Extract:
Petrol Prices Rising. Why?


Russia, along with Saudi Arabia and the United States, is the top-3 largest oil producer. Yet despite this, petrol prices at filling stations keep rising. So Forpost Press decided to look into the issue.

On why selling fuel in Russia is unprofitable

People in Russia are generally irritated at seeing fuel prices rising. There is a reason: we have a plethora of hydrocarbons, and we have learnt how to extract them on an industrial scale back in the Soviet times. The same applies to transportation and refinery. However, it is getting more expensive to fill up a car with petrol every year — even though oil prices have often been at their lowest.

The latter is easy to explain. Oil & gas companies make most of their income from exporting raw materials; hence, the domestic market is of little interest. When prices go down globally, revenues go down accordingly, and even the most socially responsible manager finds themselves tempted to offset lost earnings at the expense of the compatriots.

Short problem A: In the petrol prices article, which two countries join Russia as the top three oil producers?
The petrol prices article and the entries are unrelated pieces of material.

Data records:
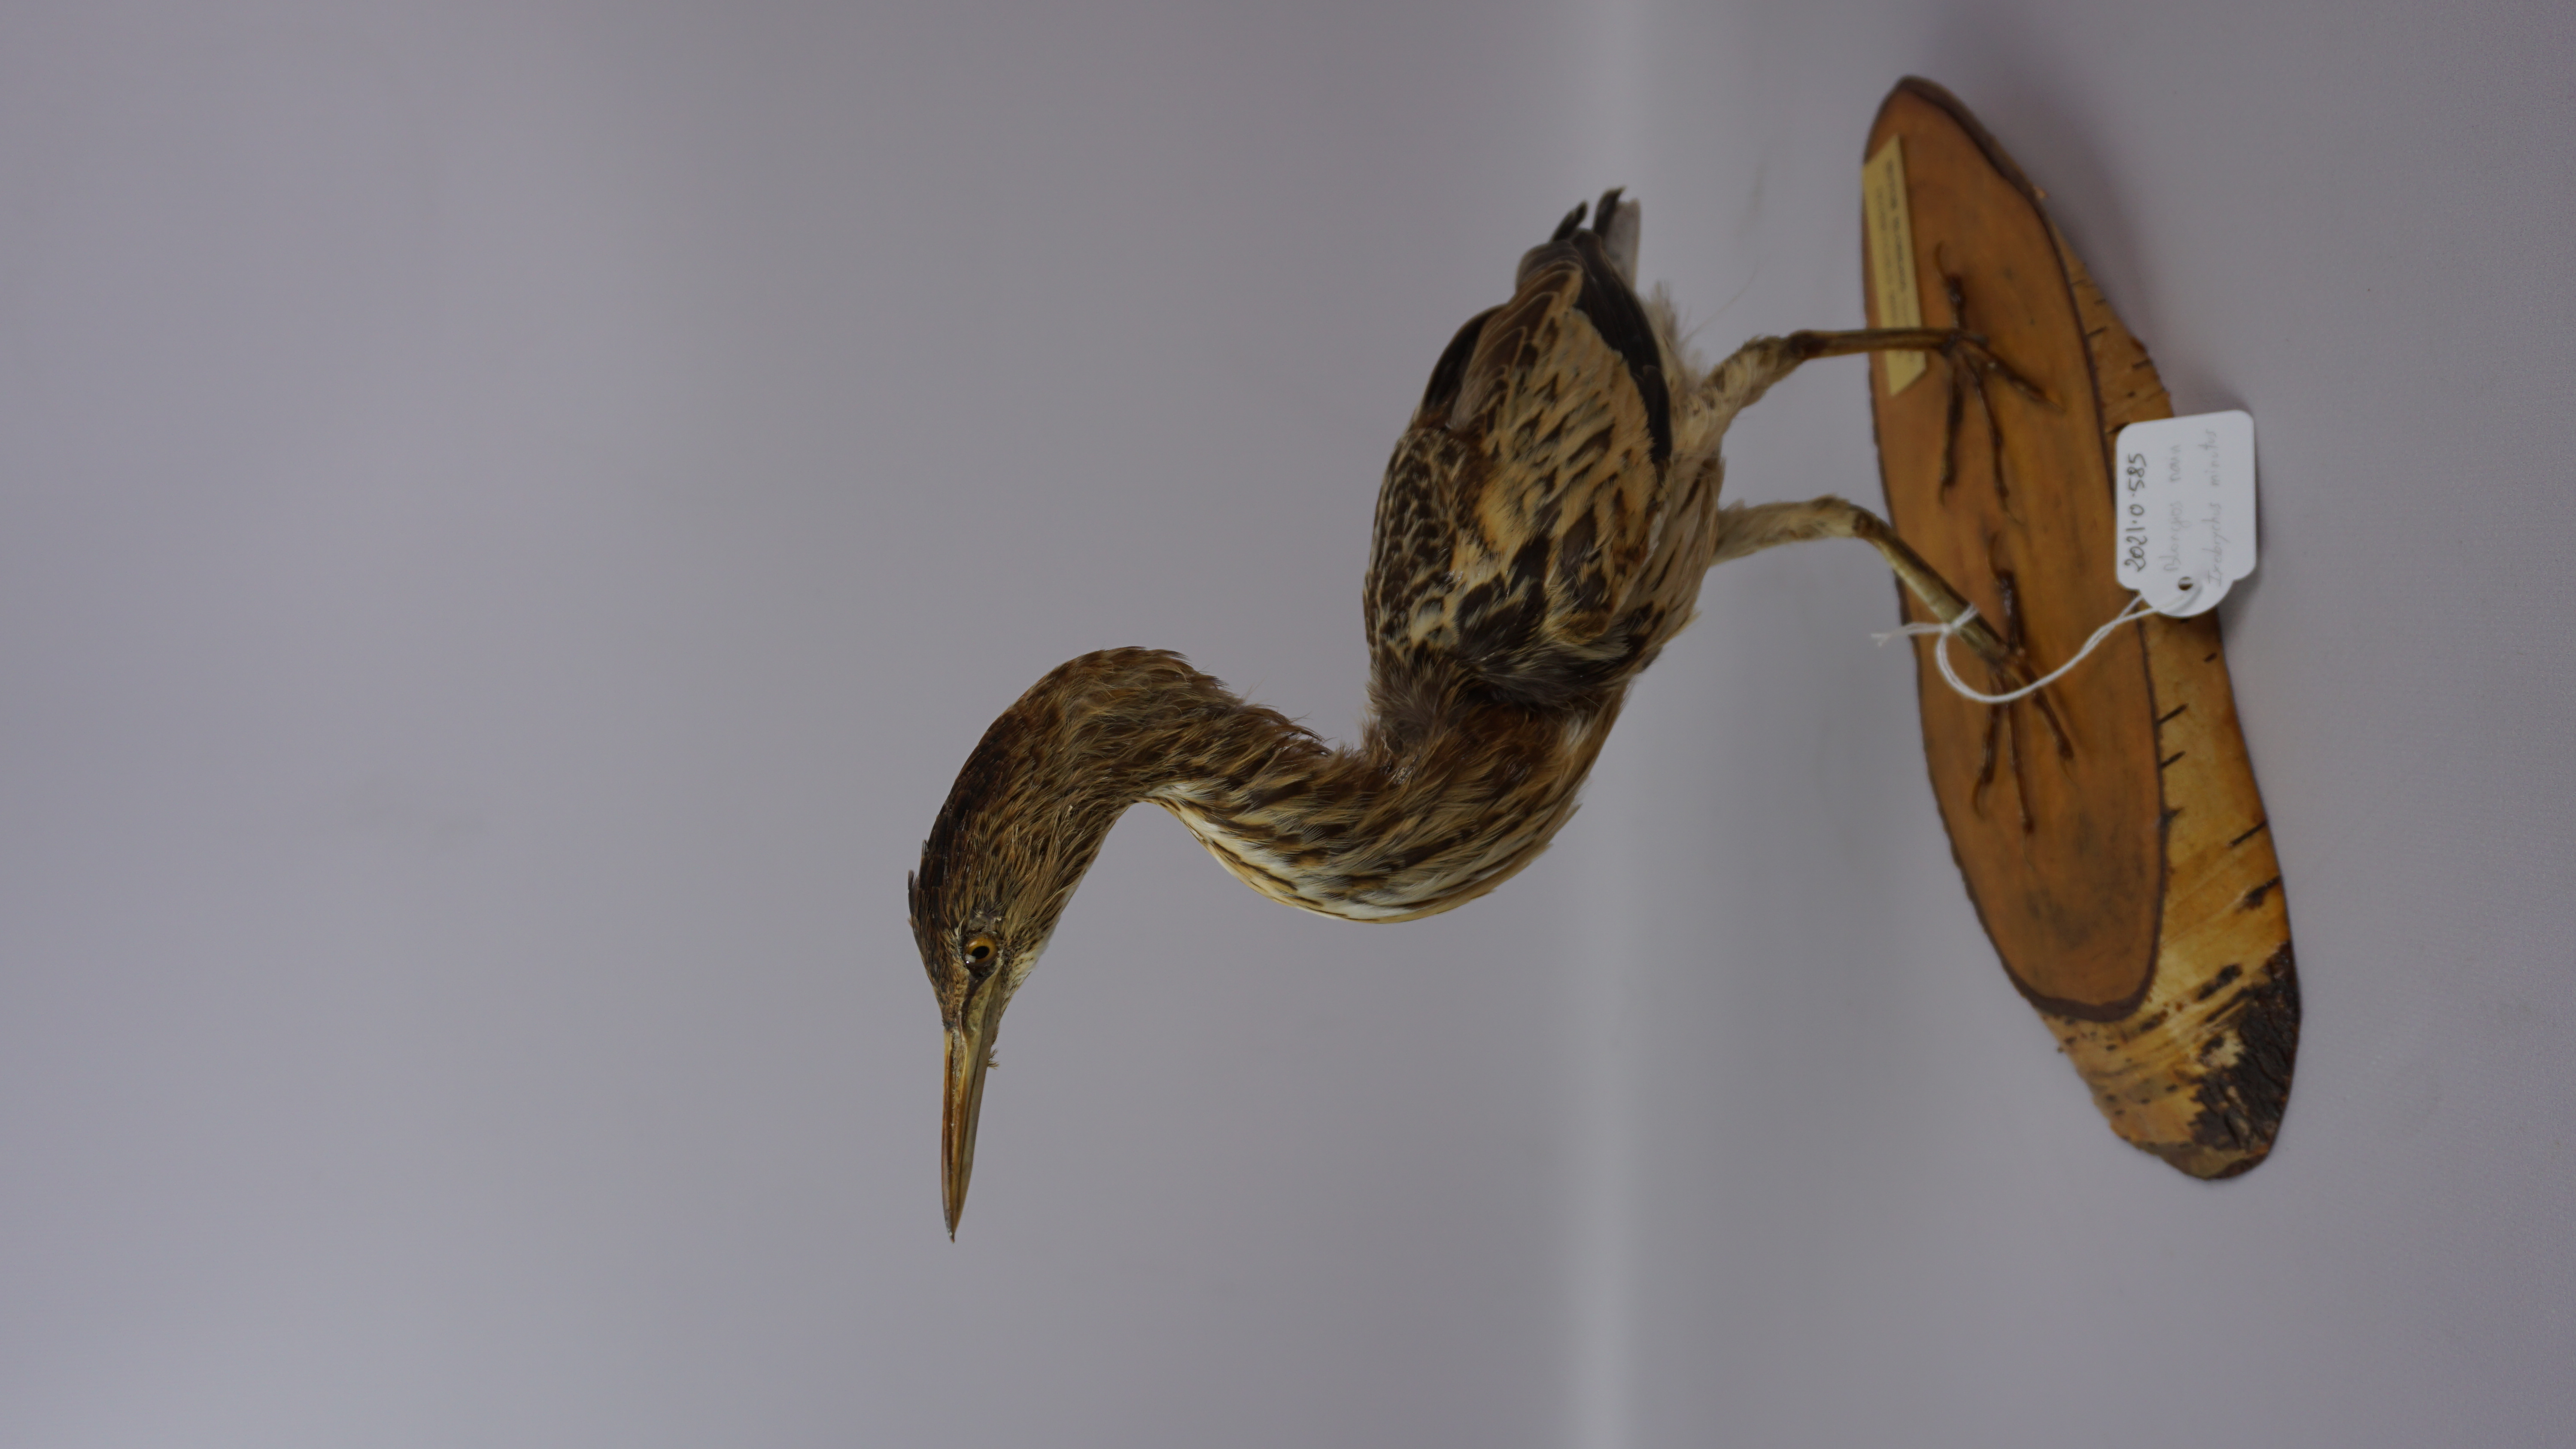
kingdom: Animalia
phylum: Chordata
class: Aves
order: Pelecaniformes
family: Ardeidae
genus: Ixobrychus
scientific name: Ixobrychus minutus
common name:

Short problem B: Reproduce the lines of the entries from the line with "order: Pelecaniformes" up to and including the final line of the entries, renaming "common name" to "vernacular name" and leaving all else unchanged.

Finished answer A: Saudi Arabia and the United States.

Finished answer B:
order: Pelecaniformes
family: Ardeidae
genus: Ixobrychus
scientific name: Ixobrychus minutus
vernacular name:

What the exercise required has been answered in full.